DayStar has completed buildout of a new facility where 15 engineers and technicians are working on the initial design of a new Gen III product line. Once financing is in place, the firm estimates the Gen III product will begin shipping in one year.
DayStar has established a number of strategic alliances. Among these is a $1 million funding grant from the U.S. government for a project to research "Lighter Than Air Vehicle" applications.
Last month, the company hired Stephan DeLuca to replace DayStar founder John Tuttle as CEO. Tuttle will reportedly continue as chairman.
Blazing trails into the future is a costly proposition and DayStar needs cash to advance its agenda. Cash burn accelerated during the last quarter as capital expenditures rose to pay for ramping up its manufacturing operation. In addition, a steep decline in DayStar's stock price has forced the firm to escrow $3 million to satisfy lender terms.
Of course, DayStar's deflated stock price is the reason why DSTI turned up in one of my "rock bottom" screens. The stock hit a 52-week low of 4.67 on Wednesday. The stock had traded at a 52-week high of $15.75 in February. The 50-day moving average is 6.07 and the 200-dma is 9.10. DSTI closed yesterday at 4.69.

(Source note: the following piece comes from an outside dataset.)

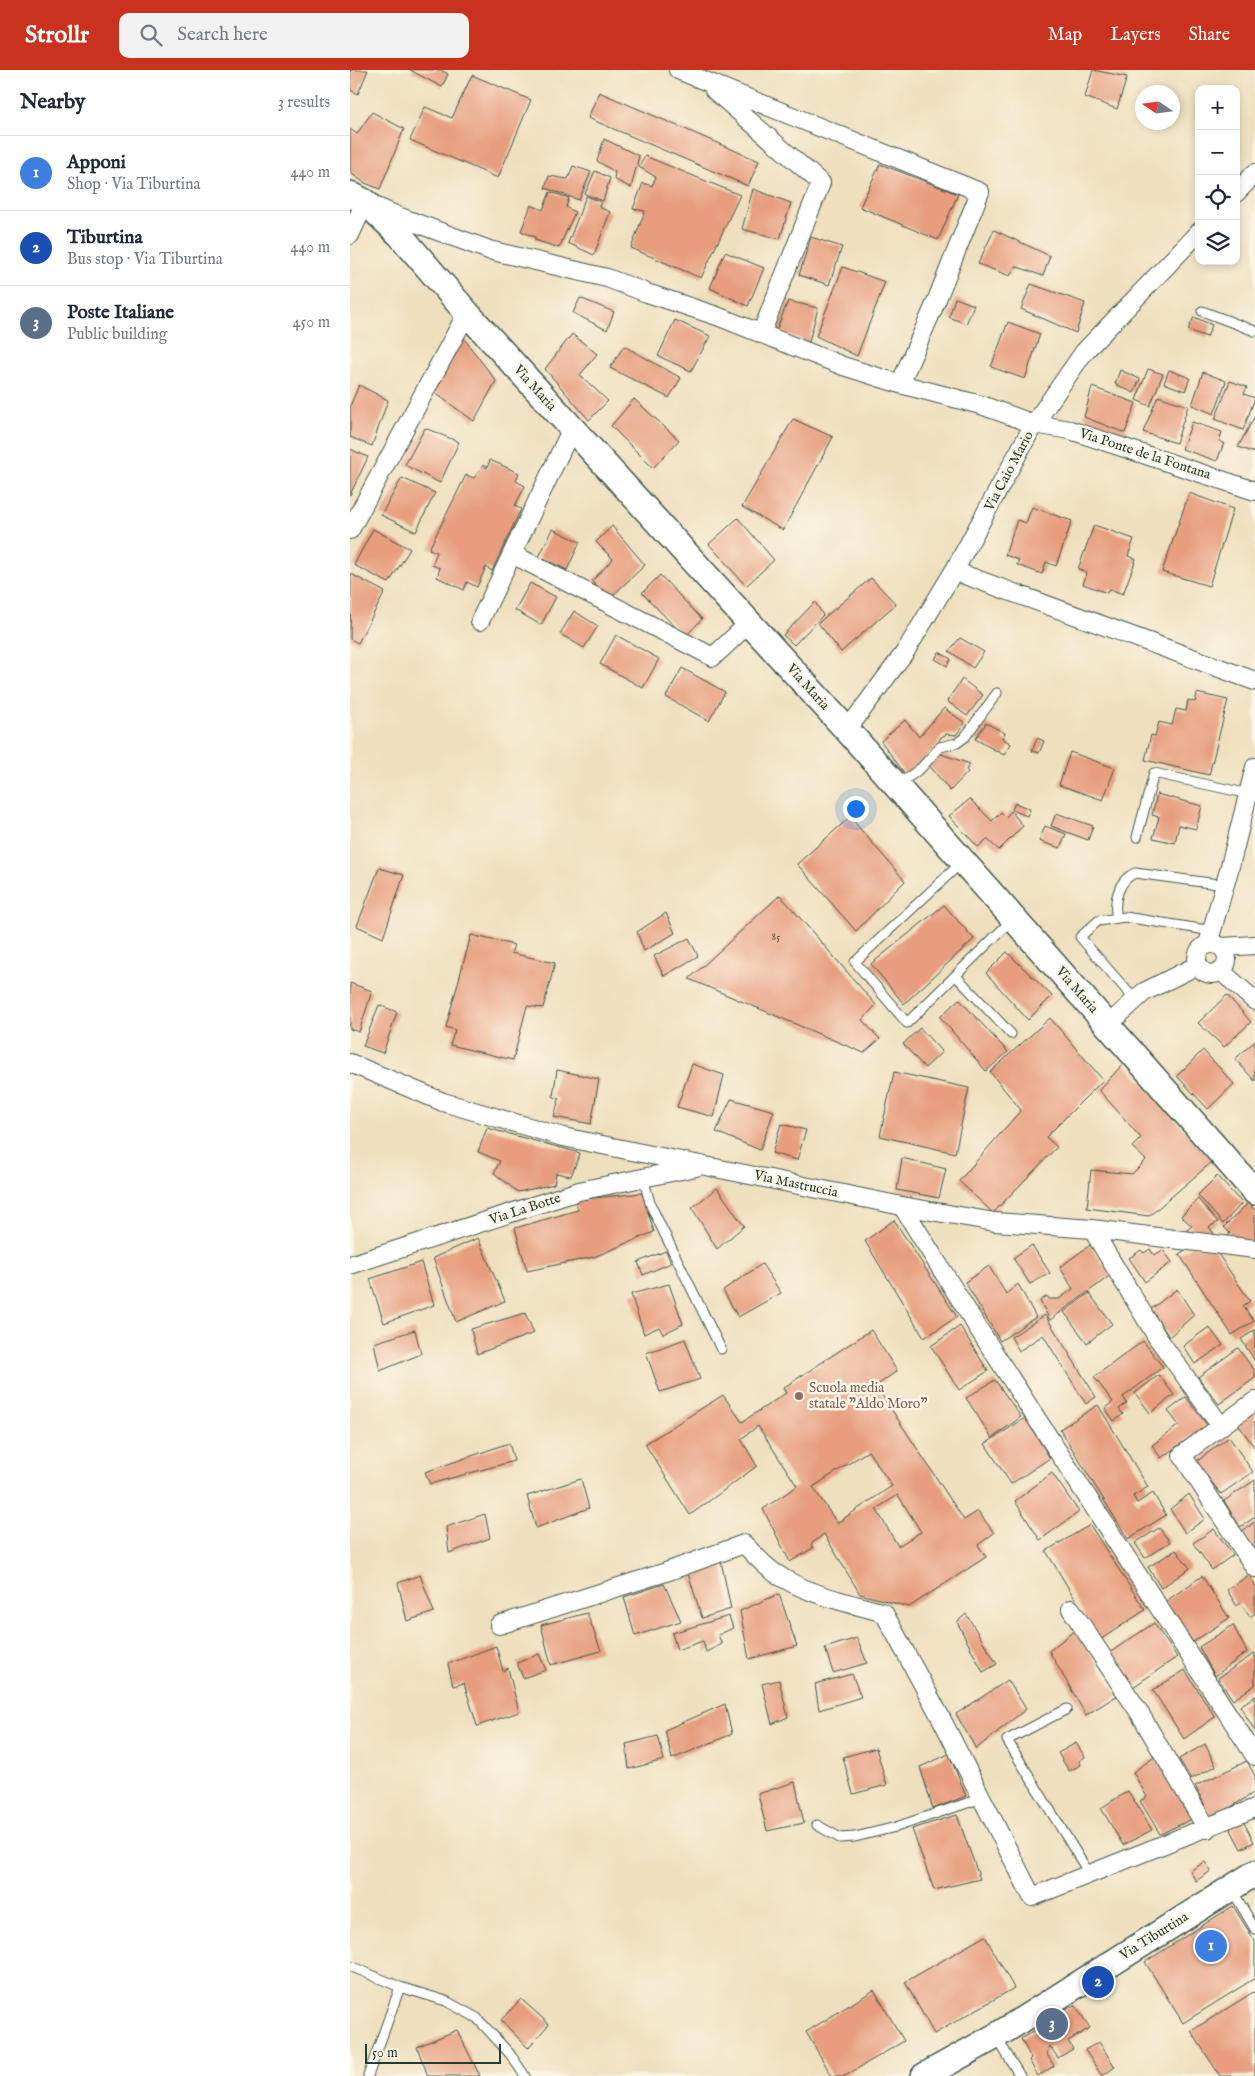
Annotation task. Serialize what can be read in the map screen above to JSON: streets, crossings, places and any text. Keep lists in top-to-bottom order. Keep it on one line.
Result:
{"streets":{"street":["Via Maria","Via Ponte de la Fontana","Via Caio Mario","Via Mastruccia","Via La Botte","Via Tiburtina"]},"crossings":[["Via Maria","Via Ponte de la Fontana"],["Via Maria","Via Caio Mario"],["Via Ponte de la Fontana","Via Caio Mario"],["Via Mastruccia","Via La Botte"]],"places":["Scuola media statale \"Aldo Moro\""],"house_numbers":["85"],"scale_bar":"50 m","north":"left","page":{"header":"Strollr","search":"Search here","nav":["Map","Layers","Share"],"heading":["Nearby","3 results"],"map_buttons":["+","−"],"list":[{"mark":"1","name":"Apponi","note":"Shop · Via Tiburtina","value":"440 m"},{"mark":"2","name":"Tiburtina","note":"Bus stop · Via Tiburtina","value":"440 m"},{"mark":"3","name":"Poste Italiane","note":"Public building","value":"450 m"}],"pins":["1","2","3"],"scale":"50 m"}}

Last month, DayStar announced plans to put its financial house in order. Cost cutting measures are being implemented and the firm has hired Tejas Securities Group as a financial advisor to explore funding opportunities and other strategic alternatives.

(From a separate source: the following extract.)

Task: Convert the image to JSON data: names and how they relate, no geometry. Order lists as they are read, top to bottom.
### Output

Before the market opened Thursday, I reported that the technical indicators I follow suggest DSTI has hit rock bottom or is close to it. Two of three indicators that were sharply declining had leveled off, and the third was a few days shy of reversing into an uptrend. I also reported that I did not own this stock, but if I saw evidence of a confirmed bottom in the next day or two, I would likely "go fishing" and try to snag some shares at or near $4.58.
When the market opened Thursday, trading in DSTI was choppy and I began to see signs of a double bottom forming. This would set the stage for another down day. I lowered my buy target to $4.26 and decided to go fishing. The stock hit a new 52-week low of $4.25. My order filled at $4.26, a penny above the low. Which means, in the interest of full disclosure, I am now long in DSTI.
With rock bottom stocks, a confirmed bottom will typically be followed by a bounce. This is even more likely with double bottoms, and I expect DSTI will behave accordingly. The classic swing trade is buy on a dip, sell on a spike, and bank the profit. But as I reported earlier, I may hold DSTI a while, as I think it could rebound back above its 200-day moving average by spring or summer, provided, of course, that the company secures additional funding.
I like solar -- or, rather, I like the idea of what it could become over time. Cheap oil is a thing of the past, and that fact makes development of alternative energies not only more commercially viable but a must, unless industrialized nations are planning to revert to horse and buggy travel and candlelight. The fact that pro-green Dems will take control of Congress next month should also bolster the prospects of solar energy and various other alternatives to the world's finite supply of fossil fuel.